Their web-based initiative called inSPOT, which stands for Internet Notification Service for Partners or Tricks, is a website with a difference. Users choose from a range of online "greetings" cards which they then customise by selecting the infection with which they have been diagnosed.  They can also add a short message if desired.  The cards are then sent anonymously via email to recipients identified by the patient.  When the recipient receives the e-card it pops-up links to information about the disease they might have caught or be carrying together with a list of the nearest places to seek treatment or advice.

Since the system was first launched in San Francisco in 2004 nearly 50,000 e-cards have been sent.  It has since been scaled up to many other cities and translated into other languages.  About 50% of recipients of the e-cards, it seems, also choose to avail themselves of the information provided when the cards arrive in their inboxes.

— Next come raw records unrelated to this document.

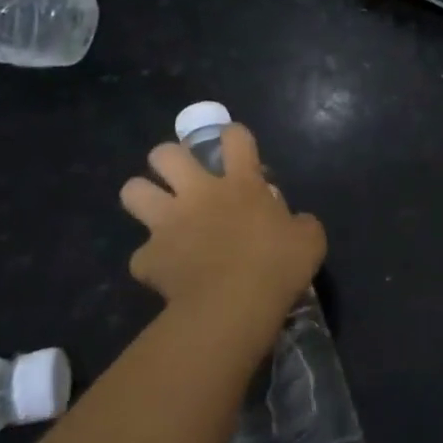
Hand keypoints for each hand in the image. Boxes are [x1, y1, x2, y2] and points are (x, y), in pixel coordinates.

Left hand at [120, 124, 325, 322]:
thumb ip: (300, 223)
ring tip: (157, 212)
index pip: (235, 137)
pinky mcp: (148, 257)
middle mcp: (199, 193)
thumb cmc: (278, 266)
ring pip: (133, 191)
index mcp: (241, 183)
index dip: (234, 136)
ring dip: (143, 197)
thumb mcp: (309, 239)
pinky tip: (165, 272)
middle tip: (183, 177)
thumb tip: (295, 222)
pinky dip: (152, 261)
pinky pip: (142, 255)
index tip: (237, 148)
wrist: (234, 305)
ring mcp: (168, 223)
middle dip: (169, 159)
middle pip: (166, 154)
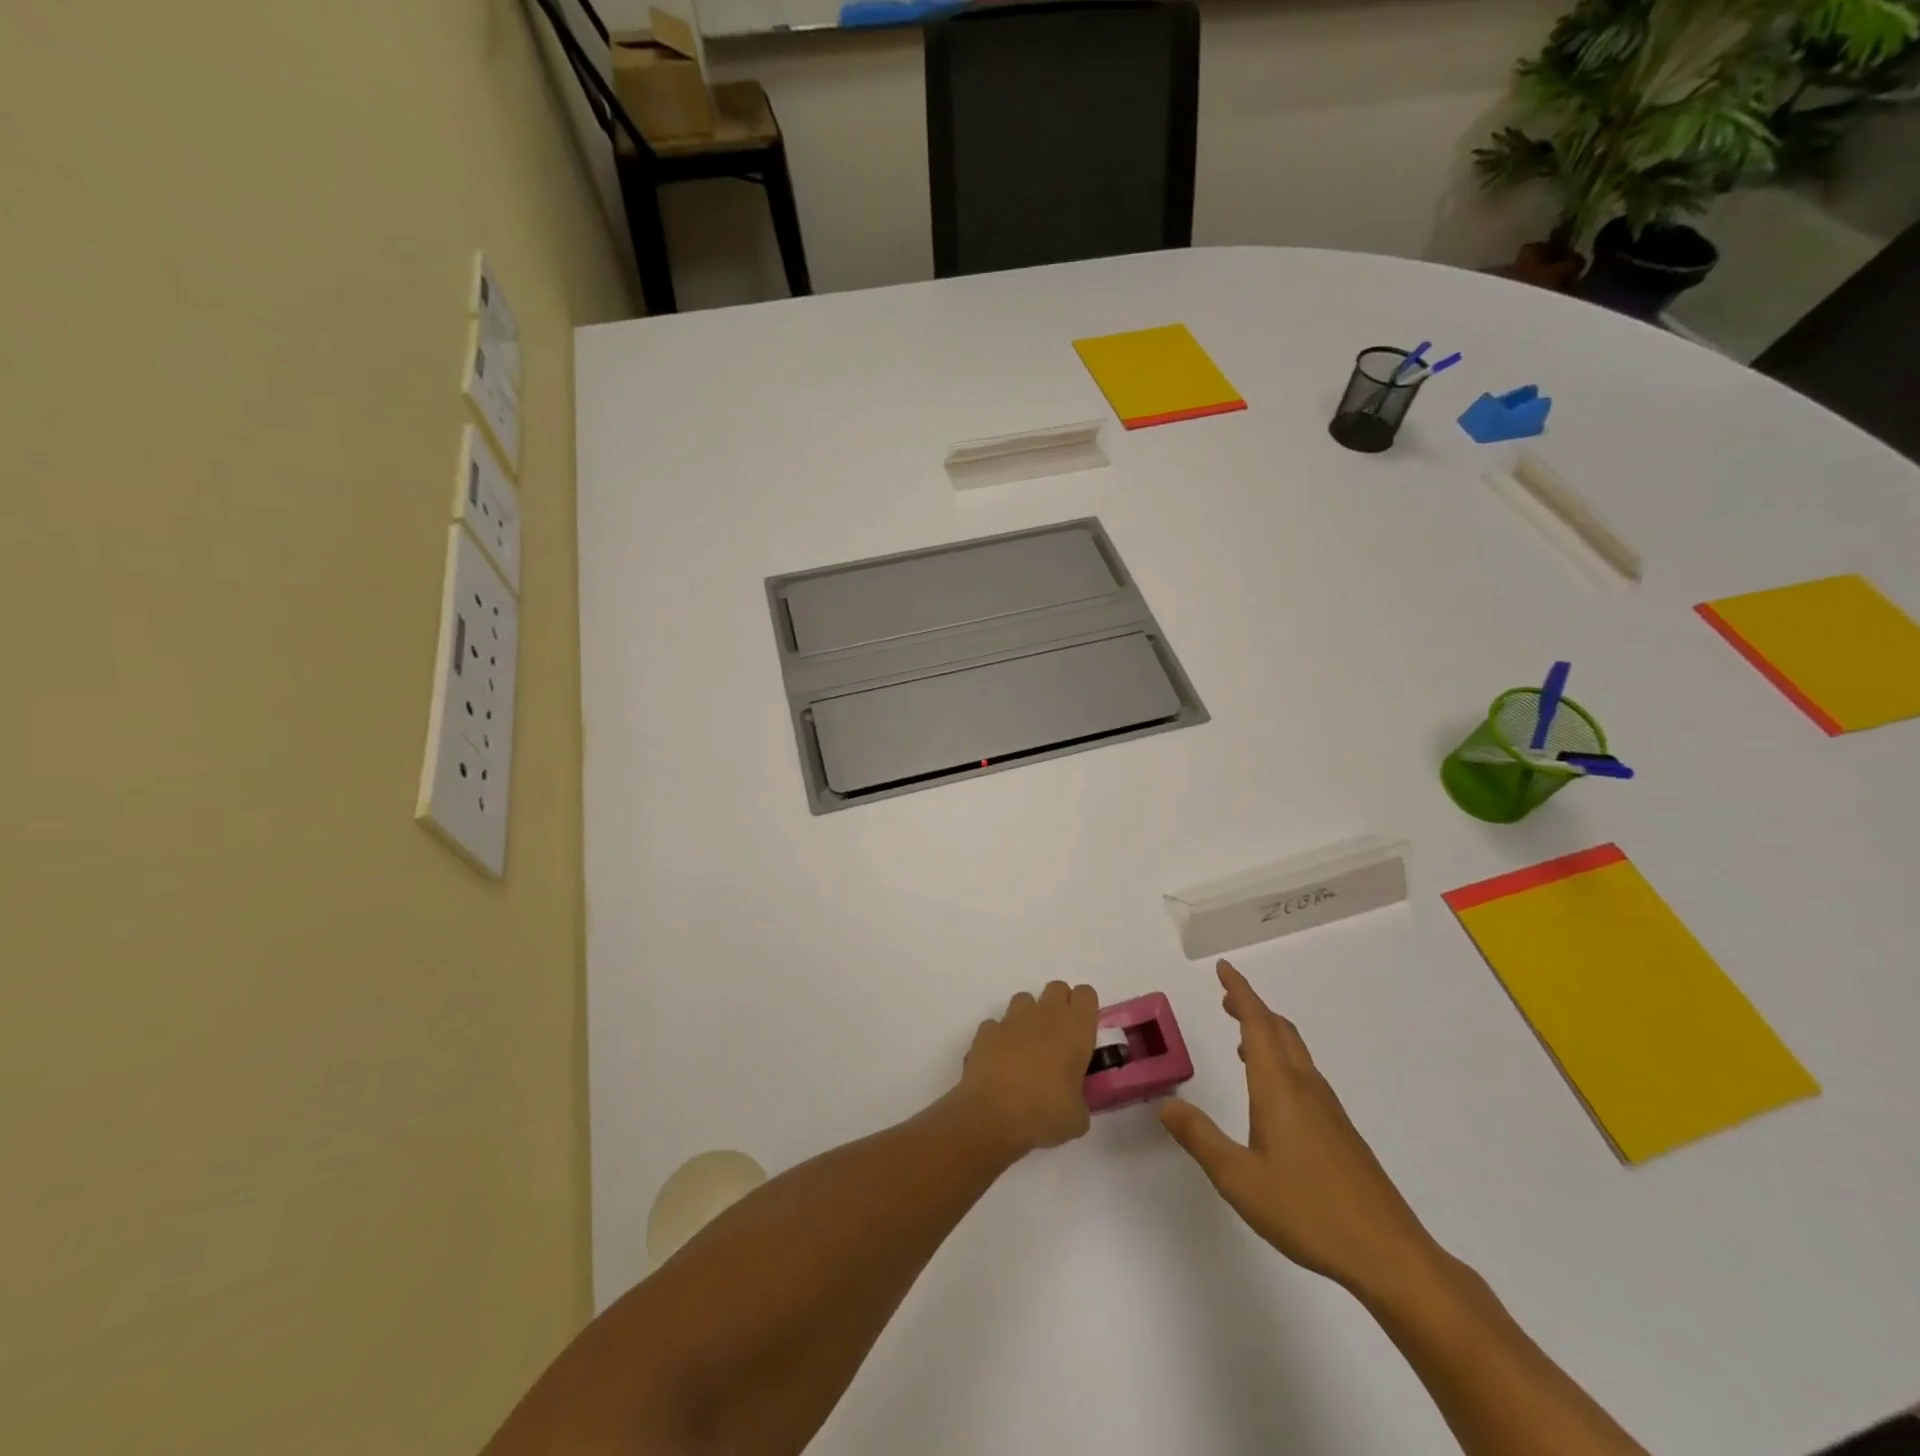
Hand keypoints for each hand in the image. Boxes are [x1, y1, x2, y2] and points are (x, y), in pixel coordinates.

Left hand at [955, 981, 1099, 1157]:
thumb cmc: (1045, 1115)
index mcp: (1075, 1030)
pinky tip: (1000, 1062)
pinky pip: (996, 1025)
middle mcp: (1045, 1015)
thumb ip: (1079, 1098)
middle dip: (1058, 1006)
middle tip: (1058, 1038)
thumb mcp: (1078, 1117)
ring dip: (1028, 1018)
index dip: (1084, 1008)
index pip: (1086, 994)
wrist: (993, 1116)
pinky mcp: (986, 1031)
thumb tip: (1071, 1101)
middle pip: (1056, 988)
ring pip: (1024, 1000)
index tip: (1083, 1030)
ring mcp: (1012, 1019)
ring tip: (1027, 1049)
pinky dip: (999, 1038)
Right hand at [1160, 961, 1438, 1295]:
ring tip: (1242, 1040)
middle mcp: (1305, 1087)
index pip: (1257, 1023)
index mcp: (1278, 1087)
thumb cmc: (1308, 1210)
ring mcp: (1328, 1109)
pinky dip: (1282, 1061)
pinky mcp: (1341, 1132)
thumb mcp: (1238, 1178)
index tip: (1224, 968)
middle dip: (1252, 1008)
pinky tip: (1272, 1093)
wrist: (1389, 1254)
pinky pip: (1304, 1075)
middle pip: (1280, 1030)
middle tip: (1226, 998)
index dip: (1240, 992)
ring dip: (1268, 1033)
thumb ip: (1200, 1137)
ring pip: (1295, 1052)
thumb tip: (1167, 1104)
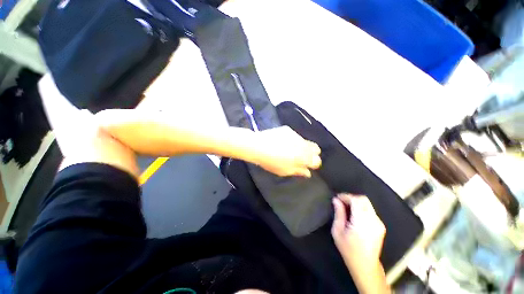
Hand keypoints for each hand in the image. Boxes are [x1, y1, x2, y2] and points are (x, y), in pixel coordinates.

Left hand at [251, 126, 321, 176]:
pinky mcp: (288, 129)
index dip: (313, 164)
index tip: (306, 165)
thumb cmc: (271, 162)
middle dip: (312, 154)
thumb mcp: (284, 171)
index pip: (317, 161)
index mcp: (303, 157)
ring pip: (305, 141)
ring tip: (289, 149)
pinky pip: (295, 136)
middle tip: (301, 157)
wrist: (258, 146)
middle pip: (316, 148)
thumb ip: (298, 171)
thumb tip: (307, 172)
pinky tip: (281, 142)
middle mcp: (303, 145)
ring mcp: (296, 135)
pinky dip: (292, 140)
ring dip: (301, 147)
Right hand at [332, 194, 389, 293]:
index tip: (337, 198)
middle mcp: (373, 220)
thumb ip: (338, 213)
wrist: (365, 266)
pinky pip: (370, 210)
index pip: (356, 200)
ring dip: (356, 202)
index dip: (346, 196)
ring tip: (346, 209)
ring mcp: (379, 223)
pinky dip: (361, 208)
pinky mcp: (380, 225)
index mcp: (362, 222)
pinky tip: (354, 215)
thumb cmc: (349, 249)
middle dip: (351, 197)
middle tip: (341, 202)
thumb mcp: (338, 231)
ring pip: (367, 204)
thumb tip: (336, 200)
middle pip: (363, 199)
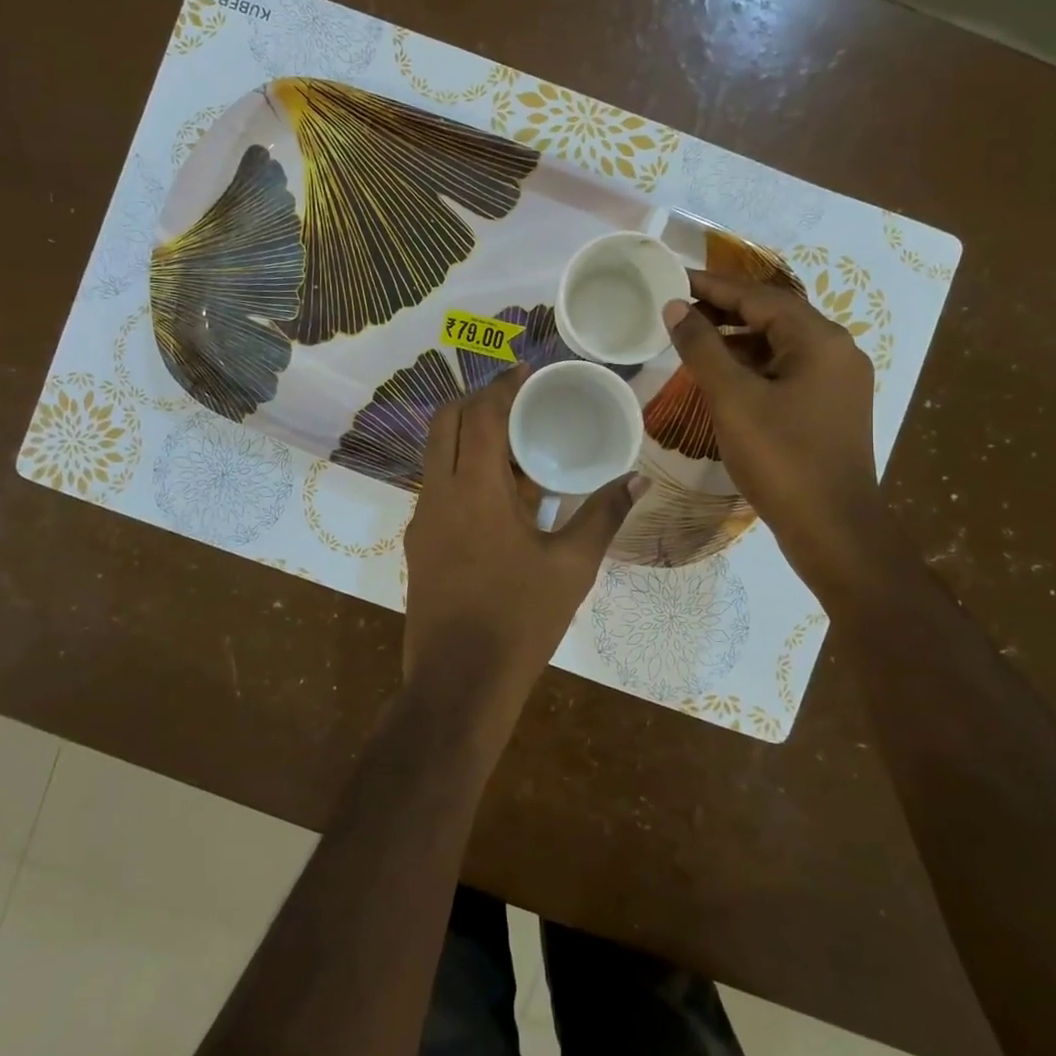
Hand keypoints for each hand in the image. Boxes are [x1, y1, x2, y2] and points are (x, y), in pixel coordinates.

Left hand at [402, 365, 641, 729]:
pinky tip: (499, 492)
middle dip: (478, 400)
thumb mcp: (571, 567)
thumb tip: (637, 477)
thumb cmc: (519, 621)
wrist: (458, 684)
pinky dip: (461, 468)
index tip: (528, 371)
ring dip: (468, 434)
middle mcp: (437, 492)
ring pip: (436, 452)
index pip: (481, 414)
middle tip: (519, 402)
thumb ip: (602, 515)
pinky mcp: (418, 542)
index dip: (503, 385)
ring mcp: (422, 518)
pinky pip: (437, 484)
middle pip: (445, 421)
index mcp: (473, 489)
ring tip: (515, 443)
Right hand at [664, 271, 899, 595]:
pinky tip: (723, 379)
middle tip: (677, 308)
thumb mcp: (733, 399)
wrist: (833, 529)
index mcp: (820, 340)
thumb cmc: (781, 458)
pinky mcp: (831, 408)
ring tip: (692, 341)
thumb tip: (676, 307)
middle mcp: (837, 351)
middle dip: (724, 310)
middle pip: (773, 316)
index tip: (672, 278)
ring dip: (737, 339)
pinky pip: (786, 371)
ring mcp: (837, 382)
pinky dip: (753, 367)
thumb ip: (702, 348)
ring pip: (780, 345)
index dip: (712, 286)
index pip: (759, 296)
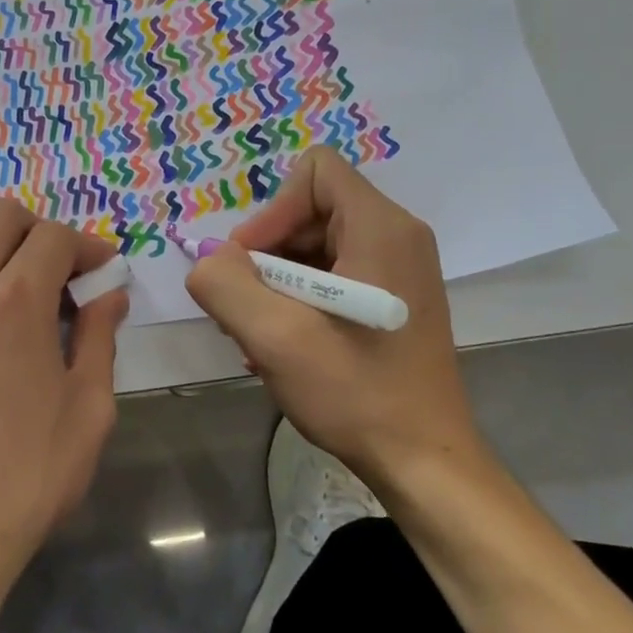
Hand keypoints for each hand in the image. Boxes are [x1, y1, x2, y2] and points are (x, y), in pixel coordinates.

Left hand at [0, 201, 128, 627]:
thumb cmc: (23, 480)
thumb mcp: (87, 411)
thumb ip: (99, 339)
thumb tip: (108, 296)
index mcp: (15, 303)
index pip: (54, 236)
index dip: (87, 246)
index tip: (101, 271)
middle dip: (39, 231)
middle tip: (58, 273)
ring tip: (8, 279)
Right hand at [184, 147, 482, 484]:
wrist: (424, 462)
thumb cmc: (356, 394)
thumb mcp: (275, 338)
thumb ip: (226, 285)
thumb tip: (208, 259)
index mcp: (380, 227)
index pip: (314, 171)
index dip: (272, 210)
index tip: (252, 265)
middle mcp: (397, 235)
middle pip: (312, 208)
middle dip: (269, 252)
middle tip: (247, 306)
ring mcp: (400, 267)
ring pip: (318, 244)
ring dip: (278, 281)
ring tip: (261, 333)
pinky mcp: (395, 297)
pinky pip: (335, 273)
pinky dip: (301, 298)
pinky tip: (285, 344)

Although the system relies on patients knowing the electronic contact details of their contacts in order to warn them, the team point out that large numbers of cases of STIs are now occurring amongst people who use the Internet to meet new partners and so, by definition, they usually already have this information. And with one person in ten infected with chlamydia in certain age groups and rates increasing by 100% per year in some areas, this initiative could help to stem the epidemic. But let's just hope that no one starts using it to spread computer viruses!